# PROBLEM TO SOLVE
Where the string "Figure" occurs in a line of the data below, that line should be copied.

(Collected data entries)
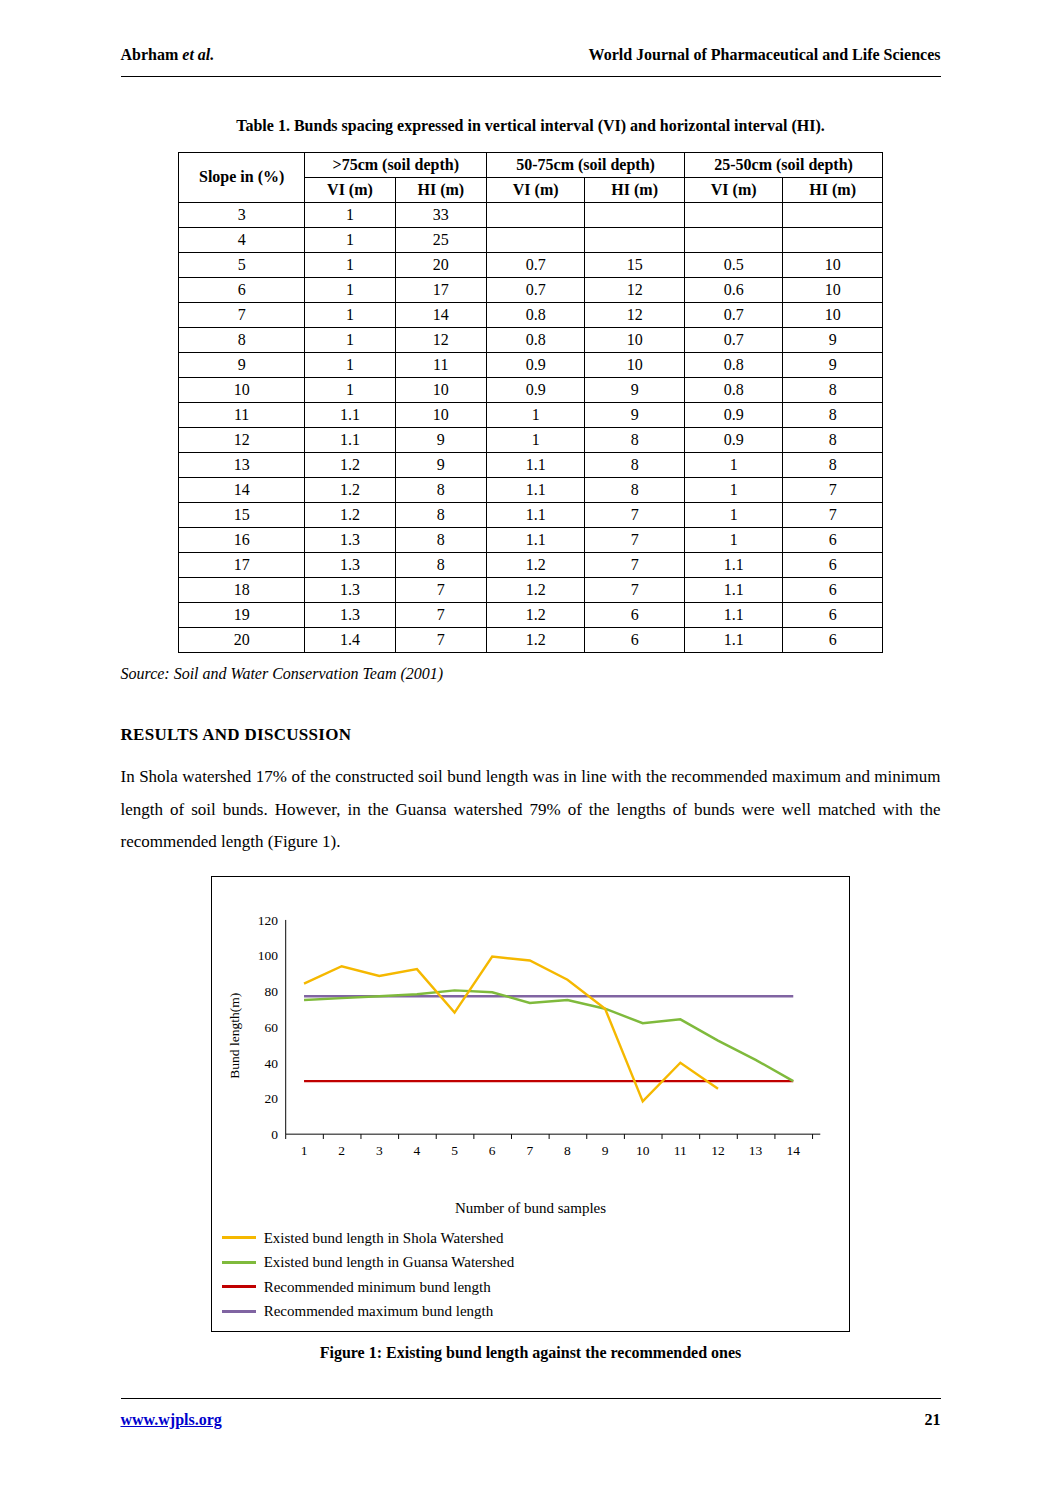Abrham et al.
World Journal of Pharmaceutical and Life Sciences
Table 1. Bunds spacing expressed in vertical interval (VI) and horizontal interval (HI).
| Slope in (%) | >75cm (soil depth) | 50-75cm (soil depth) | 25-50cm (soil depth) |
| --- | --- | --- | --- |
| VI (m) | HI (m) | VI (m) | HI (m) | VI (m) | HI (m) |
| 3 | 1 | 33 | | | | |
| 4 | 1 | 25 | | | | |
| 5 | 1 | 20 | 0.7 | 15 | 0.5 | 10 |
| 6 | 1 | 17 | 0.7 | 12 | 0.6 | 10 |
| 7 | 1 | 14 | 0.8 | 12 | 0.7 | 10 |
| 8 | 1 | 12 | 0.8 | 10 | 0.7 | 9 |
| 9 | 1 | 11 | 0.9 | 10 | 0.8 | 9 |
| 10 | 1 | 10 | 0.9 | 9 | 0.8 | 8 |
| 11 | 1.1 | 10 | 1 | 9 | 0.9 | 8 |
| 12 | 1.1 | 9 | 1 | 8 | 0.9 | 8 |
| 13 | 1.2 | 9 | 1.1 | 8 | 1 | 8 |
| 14 | 1.2 | 8 | 1.1 | 8 | 1 | 7 |
| 15 | 1.2 | 8 | 1.1 | 7 | 1 | 7 |
| 16 | 1.3 | 8 | 1.1 | 7 | 1 | 6 |
| 17 | 1.3 | 8 | 1.2 | 7 | 1.1 | 6 |
| 18 | 1.3 | 7 | 1.2 | 7 | 1.1 | 6 |
| 19 | 1.3 | 7 | 1.2 | 6 | 1.1 | 6 |
| 20 | 1.4 | 7 | 1.2 | 6 | 1.1 | 6 |
Source: Soil and Water Conservation Team (2001)
RESULTS AND DISCUSSION
In Shola watershed 17% of the constructed soil bund length was in line with the recommended maximum and minimum length of soil bunds. However, in the Guansa watershed 79% of the lengths of bunds were well matched with the recommended length (Figure 1).
Bund length(m) 120 100 80 60 40 20 0 1 2 3 4 5 6 7 8 9 10 11 12 13 14
Number of bund samples
Existed bund length in Shola Watershed
Existed bund length in Guansa Watershed
Recommended minimum bund length
Recommended maximum bund length
Figure 1: Existing bund length against the recommended ones
www.wjpls.org 21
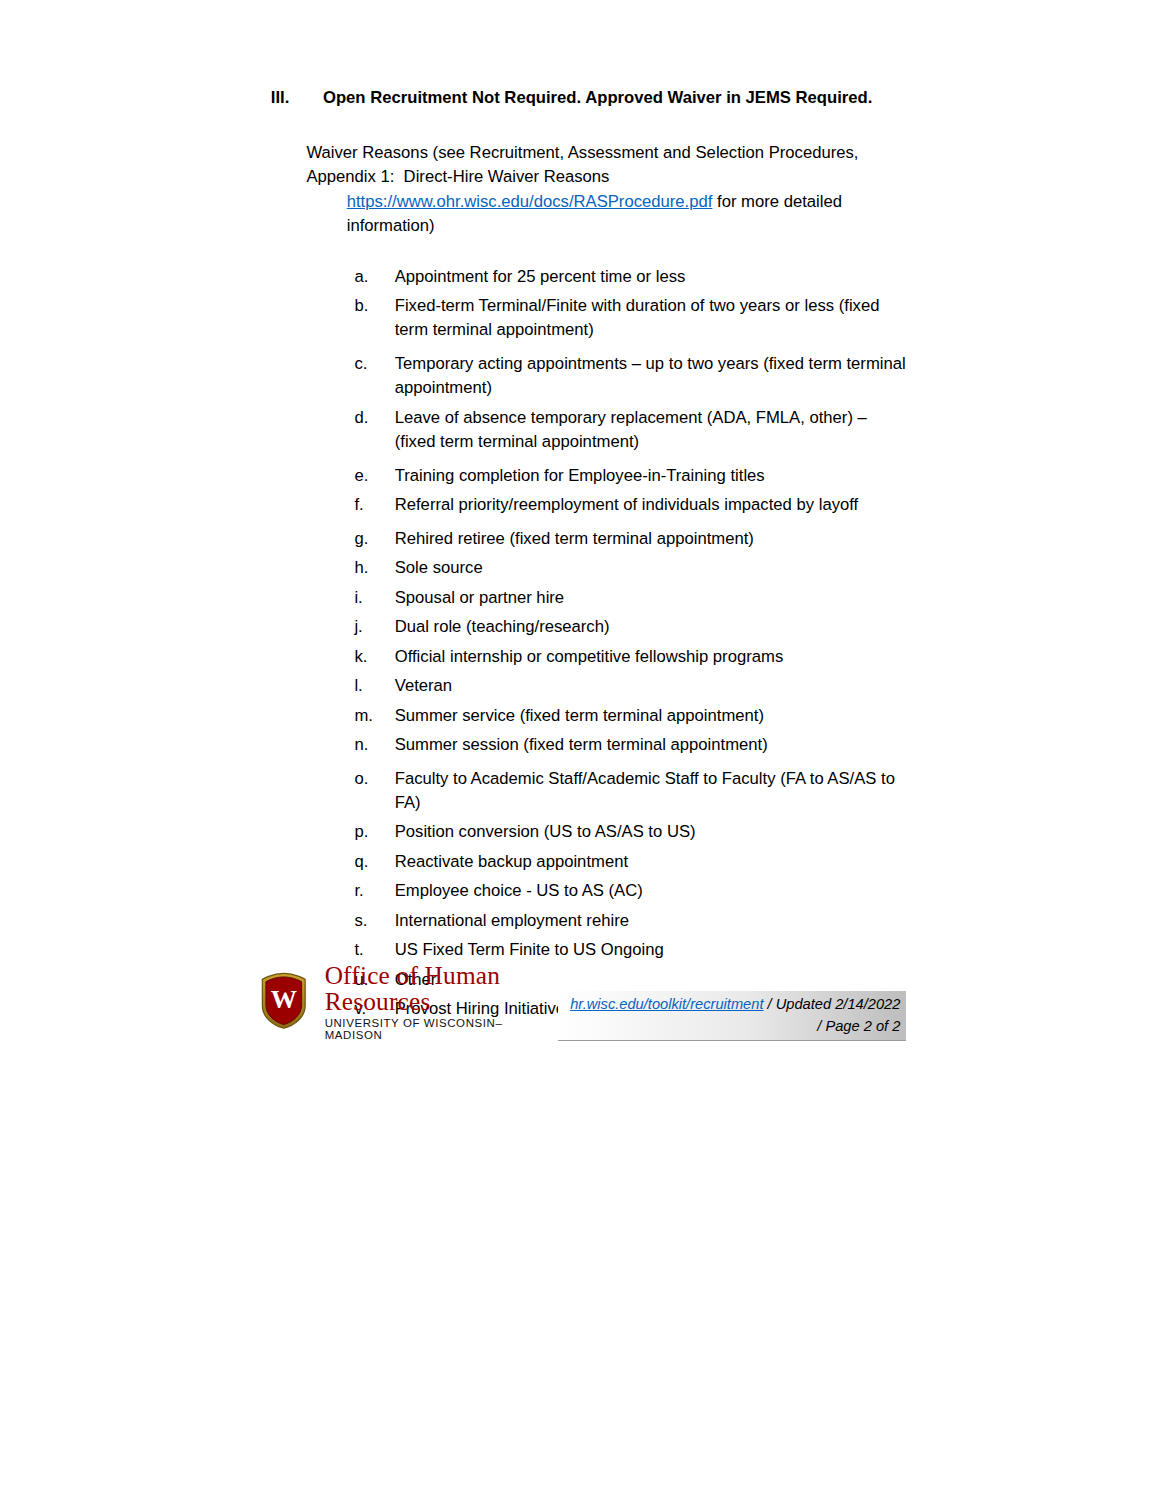III.
Open Recruitment Not Required. Approved Waiver in JEMS Required.
Waiver Reasons (see Recruitment, Assessment and Selection Procedures, Appendix 1: Direct-Hire Waiver Reasons
https://www.ohr.wisc.edu/docs/RASProcedure.pdf for more detailed information)
Appointment for 25 percent time or less
Fixed-term Terminal/Finite with duration of two years or less (fixed term terminal appointment)
Temporary acting appointments – up to two years (fixed term terminal appointment)
Leave of absence temporary replacement (ADA, FMLA, other) – (fixed term terminal appointment)
Training completion for Employee-in-Training titles
Referral priority/reemployment of individuals impacted by layoff
Rehired retiree (fixed term terminal appointment)
Sole source
Spousal or partner hire
Dual role (teaching/research)
Official internship or competitive fellowship programs
Veteran
Summer service (fixed term terminal appointment)
Summer session (fixed term terminal appointment)
Faculty to Academic Staff/Academic Staff to Faculty (FA to AS/AS to FA)
Position conversion (US to AS/AS to US)
Reactivate backup appointment
Employee choice - US to AS (AC)
International employment rehire
US Fixed Term Finite to US Ongoing
Other
Provost Hiring Initiative
W
Office of Human Resources
UNIVERSITY OF WISCONSIN–MADISON
hr.wisc.edu/toolkit/recruitment / Updated 2/14/2022 / Page 2 of 2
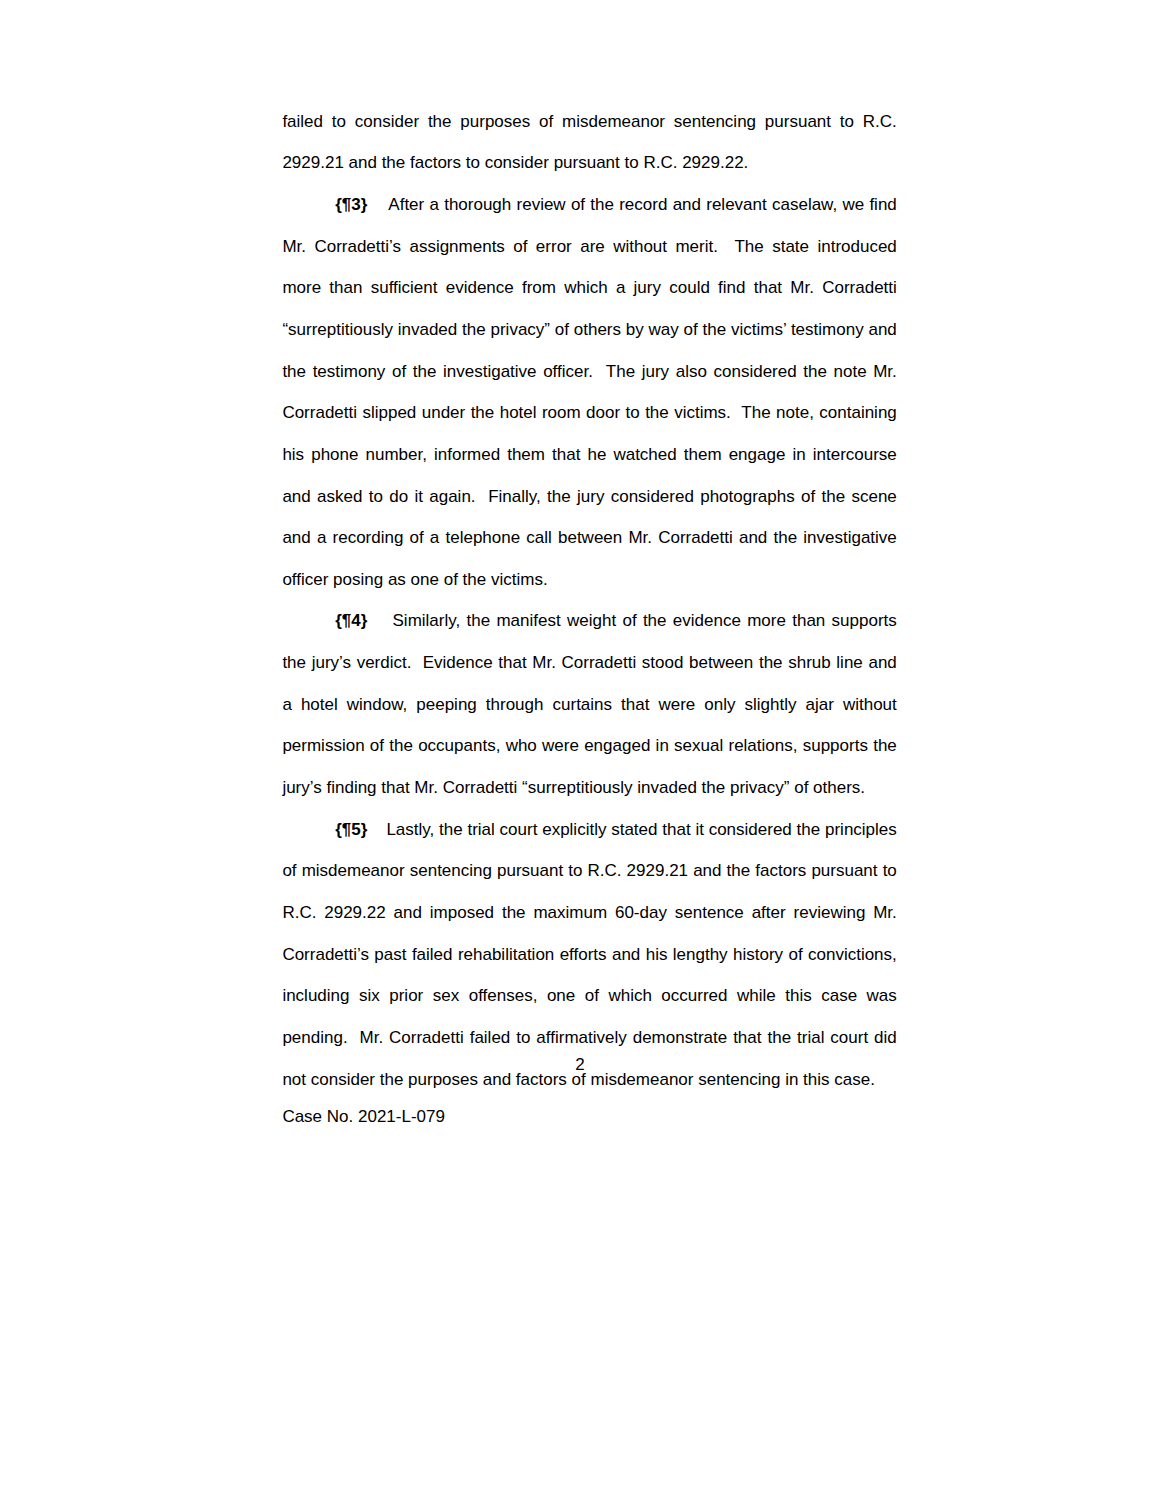failed to consider the purposes of misdemeanor sentencing pursuant to R.C. 2929.21 and the factors to consider pursuant to R.C. 2929.22.
{¶3} After a thorough review of the record and relevant caselaw, we find Mr. Corradetti’s assignments of error are without merit. The state introduced more than sufficient evidence from which a jury could find that Mr. Corradetti “surreptitiously invaded the privacy” of others by way of the victims’ testimony and the testimony of the investigative officer. The jury also considered the note Mr. Corradetti slipped under the hotel room door to the victims. The note, containing his phone number, informed them that he watched them engage in intercourse and asked to do it again. Finally, the jury considered photographs of the scene and a recording of a telephone call between Mr. Corradetti and the investigative officer posing as one of the victims.
{¶4} Similarly, the manifest weight of the evidence more than supports the jury’s verdict. Evidence that Mr. Corradetti stood between the shrub line and a hotel window, peeping through curtains that were only slightly ajar without permission of the occupants, who were engaged in sexual relations, supports the jury’s finding that Mr. Corradetti “surreptitiously invaded the privacy” of others.
{¶5} Lastly, the trial court explicitly stated that it considered the principles of misdemeanor sentencing pursuant to R.C. 2929.21 and the factors pursuant to R.C. 2929.22 and imposed the maximum 60-day sentence after reviewing Mr. Corradetti’s past failed rehabilitation efforts and his lengthy history of convictions, including six prior sex offenses, one of which occurred while this case was pending. Mr. Corradetti failed to affirmatively demonstrate that the trial court did not consider the purposes and factors of misdemeanor sentencing in this case.
2
Case No. 2021-L-079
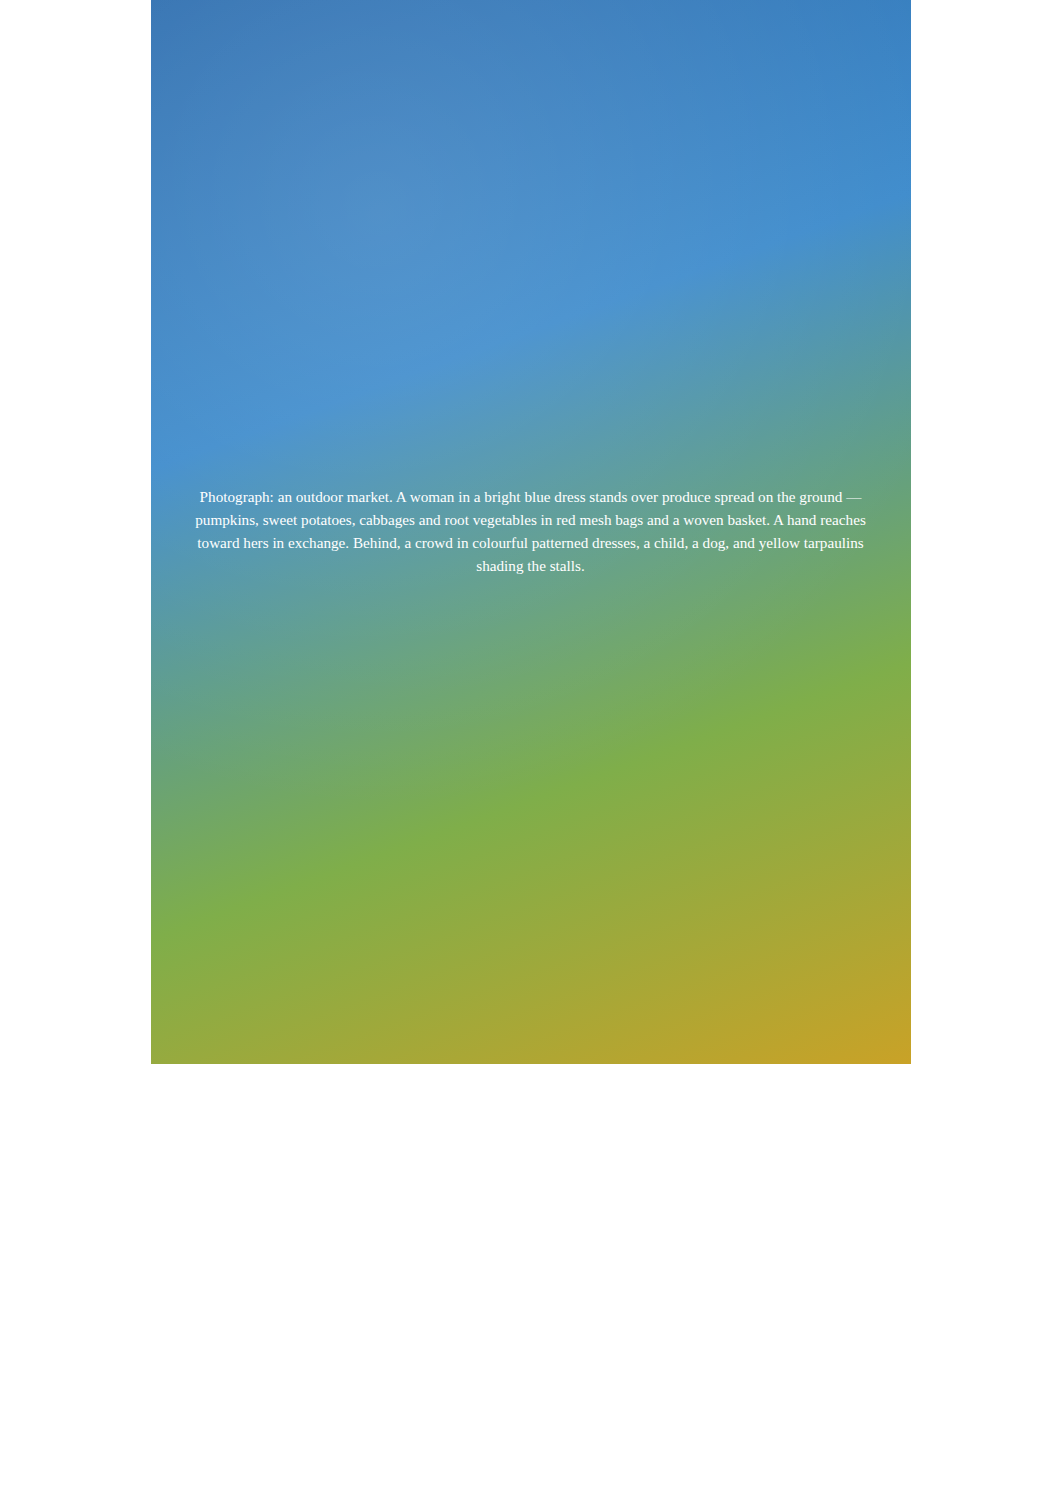Photograph: an outdoor market. A woman in a bright blue dress stands over produce spread on the ground — pumpkins, sweet potatoes, cabbages and root vegetables in red mesh bags and a woven basket. A hand reaches toward hers in exchange. Behind, a crowd in colourful patterned dresses, a child, a dog, and yellow tarpaulins shading the stalls.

# RESULT OF THE EXERCISE
In Shola watershed 17% of the constructed soil bund length was in line with the recommended maximum and minimum length of soil bunds. However, in the Guansa watershed 79% of the lengths of bunds were well matched with the recommended length (Figure 1).
Figure 1: Existing bund length against the recommended ones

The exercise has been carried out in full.